The Guardian runs a story on the game industry's Hollywood envy. Well, actually maybe I should say "synergy" rather than "envy", but you get the message. The article quotes yours truly and features this noble website. My point, basically, is that the game industry may believe that its following Hollywood's steps, but that's simply an illusion. Hollywood is a far more complex and polished structure that is very well aware of the complexities of its market and niches, while the game's industry is fixated on the blockbuster. Even the downloadable market sees nothing but the blockbuster (repeat after me: "we need to kraft the next Kuma or Bejeweled"). Blockbusters are nice, but there should be a broader selection available. As I said in the article, Hollywood is smart enough to finance smaller, independent projects because they know that a single Blair Witch Project will make enough money to cover all the other independent experiments. Do you seriously believe that EA cannot spare 20 million bucks to fund, say, 5 wild pet projects a year? Well, after all, these are the people who almost failed to greenlight The Sims. The teenager-without-a-date mentality does not only set the content agenda in the game industry: sometimes I believe troubled teenagers are running their business department, too.

Comments (4)

Good comments. I'm always pointing out to folks how the film industry has managed to support indie films - in both funding and screens - in spite of the block buster mentality. It's a shame the game industry can't see that its the small fringe developers that are most likely to create the next innovative original concept.

I had a very high ranking person at Sony (who I'll leave namelss just in case I ever have the unpleasant experience of having to talk to him again) tell me that if I could guarantee that if they invested $100,000 in one of my projects and would see one million a year profit for five years that he would tell me that it would be a total waste of time. That unless it had the potential to net at least 8-10 million dollars, that it simply wasn't worth their time to even think about.
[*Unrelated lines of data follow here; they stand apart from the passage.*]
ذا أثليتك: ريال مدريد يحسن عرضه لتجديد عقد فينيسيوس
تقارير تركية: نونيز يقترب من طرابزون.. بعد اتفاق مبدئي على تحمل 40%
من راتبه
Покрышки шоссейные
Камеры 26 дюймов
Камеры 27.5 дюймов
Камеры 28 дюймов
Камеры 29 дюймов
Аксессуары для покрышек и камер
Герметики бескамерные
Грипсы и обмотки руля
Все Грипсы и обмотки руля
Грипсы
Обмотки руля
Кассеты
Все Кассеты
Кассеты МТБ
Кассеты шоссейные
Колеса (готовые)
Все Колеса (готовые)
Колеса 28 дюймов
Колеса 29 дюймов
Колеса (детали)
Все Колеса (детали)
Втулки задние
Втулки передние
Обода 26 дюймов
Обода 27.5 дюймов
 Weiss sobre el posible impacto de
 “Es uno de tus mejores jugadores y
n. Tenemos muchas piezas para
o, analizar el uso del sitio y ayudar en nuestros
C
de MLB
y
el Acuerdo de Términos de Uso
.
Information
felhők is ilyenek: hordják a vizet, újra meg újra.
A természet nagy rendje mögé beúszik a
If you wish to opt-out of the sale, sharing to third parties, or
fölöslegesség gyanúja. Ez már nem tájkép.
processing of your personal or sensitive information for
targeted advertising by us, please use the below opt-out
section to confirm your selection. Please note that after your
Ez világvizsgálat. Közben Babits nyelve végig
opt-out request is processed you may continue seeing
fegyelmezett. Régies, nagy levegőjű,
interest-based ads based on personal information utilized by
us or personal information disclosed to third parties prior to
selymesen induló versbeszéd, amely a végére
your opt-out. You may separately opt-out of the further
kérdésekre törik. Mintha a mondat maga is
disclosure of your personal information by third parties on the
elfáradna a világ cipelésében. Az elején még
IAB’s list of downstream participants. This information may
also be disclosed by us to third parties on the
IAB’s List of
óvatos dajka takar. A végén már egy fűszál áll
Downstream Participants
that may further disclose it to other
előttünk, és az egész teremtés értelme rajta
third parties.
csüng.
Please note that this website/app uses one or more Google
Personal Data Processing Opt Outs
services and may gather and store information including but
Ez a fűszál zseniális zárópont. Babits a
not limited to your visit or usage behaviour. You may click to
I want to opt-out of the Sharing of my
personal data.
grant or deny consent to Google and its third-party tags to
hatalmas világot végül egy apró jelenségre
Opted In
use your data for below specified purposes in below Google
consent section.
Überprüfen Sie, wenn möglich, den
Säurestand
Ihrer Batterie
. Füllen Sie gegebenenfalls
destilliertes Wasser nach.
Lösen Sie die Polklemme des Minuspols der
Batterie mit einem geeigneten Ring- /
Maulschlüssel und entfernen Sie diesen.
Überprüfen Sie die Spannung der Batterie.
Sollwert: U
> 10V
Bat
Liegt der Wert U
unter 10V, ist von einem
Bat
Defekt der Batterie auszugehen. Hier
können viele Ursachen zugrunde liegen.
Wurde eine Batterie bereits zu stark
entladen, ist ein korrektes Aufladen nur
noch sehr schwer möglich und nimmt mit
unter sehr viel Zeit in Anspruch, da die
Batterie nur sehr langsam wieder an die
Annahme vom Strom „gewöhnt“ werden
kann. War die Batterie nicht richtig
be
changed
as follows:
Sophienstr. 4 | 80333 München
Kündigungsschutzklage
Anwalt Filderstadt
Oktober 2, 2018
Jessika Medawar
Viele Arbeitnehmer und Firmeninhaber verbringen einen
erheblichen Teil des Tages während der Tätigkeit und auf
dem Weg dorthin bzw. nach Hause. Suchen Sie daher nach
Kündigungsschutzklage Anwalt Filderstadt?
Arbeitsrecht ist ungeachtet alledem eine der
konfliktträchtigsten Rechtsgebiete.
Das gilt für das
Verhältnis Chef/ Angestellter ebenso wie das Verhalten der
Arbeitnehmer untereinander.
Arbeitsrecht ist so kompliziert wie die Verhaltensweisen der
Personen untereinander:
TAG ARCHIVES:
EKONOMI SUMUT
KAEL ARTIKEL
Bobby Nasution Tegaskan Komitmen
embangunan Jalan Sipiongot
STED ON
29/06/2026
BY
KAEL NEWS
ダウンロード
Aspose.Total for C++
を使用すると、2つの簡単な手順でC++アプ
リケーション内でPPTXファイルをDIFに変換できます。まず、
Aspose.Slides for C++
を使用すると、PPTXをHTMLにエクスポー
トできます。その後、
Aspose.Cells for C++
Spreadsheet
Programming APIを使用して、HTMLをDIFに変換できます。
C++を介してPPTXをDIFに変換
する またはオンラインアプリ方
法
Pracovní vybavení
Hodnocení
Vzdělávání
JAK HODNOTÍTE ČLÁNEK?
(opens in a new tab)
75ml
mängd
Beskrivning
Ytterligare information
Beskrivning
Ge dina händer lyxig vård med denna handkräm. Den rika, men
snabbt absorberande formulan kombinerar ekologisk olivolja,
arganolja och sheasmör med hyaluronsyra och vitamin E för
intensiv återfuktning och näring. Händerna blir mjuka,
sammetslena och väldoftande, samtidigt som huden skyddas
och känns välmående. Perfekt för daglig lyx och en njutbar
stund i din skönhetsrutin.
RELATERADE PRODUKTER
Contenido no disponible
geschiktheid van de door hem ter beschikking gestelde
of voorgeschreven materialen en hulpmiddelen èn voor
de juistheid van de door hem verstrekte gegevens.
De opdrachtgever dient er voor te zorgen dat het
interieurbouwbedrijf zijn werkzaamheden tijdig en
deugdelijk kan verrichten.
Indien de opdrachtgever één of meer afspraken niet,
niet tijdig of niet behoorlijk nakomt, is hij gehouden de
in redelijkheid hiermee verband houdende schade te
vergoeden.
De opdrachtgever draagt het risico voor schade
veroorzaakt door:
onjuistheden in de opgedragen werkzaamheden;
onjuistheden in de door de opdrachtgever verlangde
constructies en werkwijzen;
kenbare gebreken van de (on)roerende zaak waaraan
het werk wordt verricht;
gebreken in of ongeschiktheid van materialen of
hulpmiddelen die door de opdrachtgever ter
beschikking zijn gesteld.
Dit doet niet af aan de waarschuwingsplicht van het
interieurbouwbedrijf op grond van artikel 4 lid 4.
(He also told me that it wasn't possible to develop a game that "anyone" would even look at - much less play - with a budget of less that $4,000,000.)

Randy Chase on May 25, 2005 9:57 AM

It's worth reading Doug Lowenstein's State of the Industry Address from this year's E3. I thought it was actually very encouraging...

Ian Bogost on May 25, 2005 2:56 PM

The "State of the Industry Adress" link didn't work when I tried it, but I found another one. Thanks for bringing it up; interesting document.

With huge success stories from the mod community such as Counter-Strike, Day of Defeat and Desert Combat - publishers that refuse to acknowledge independant game design are only hurting themselves.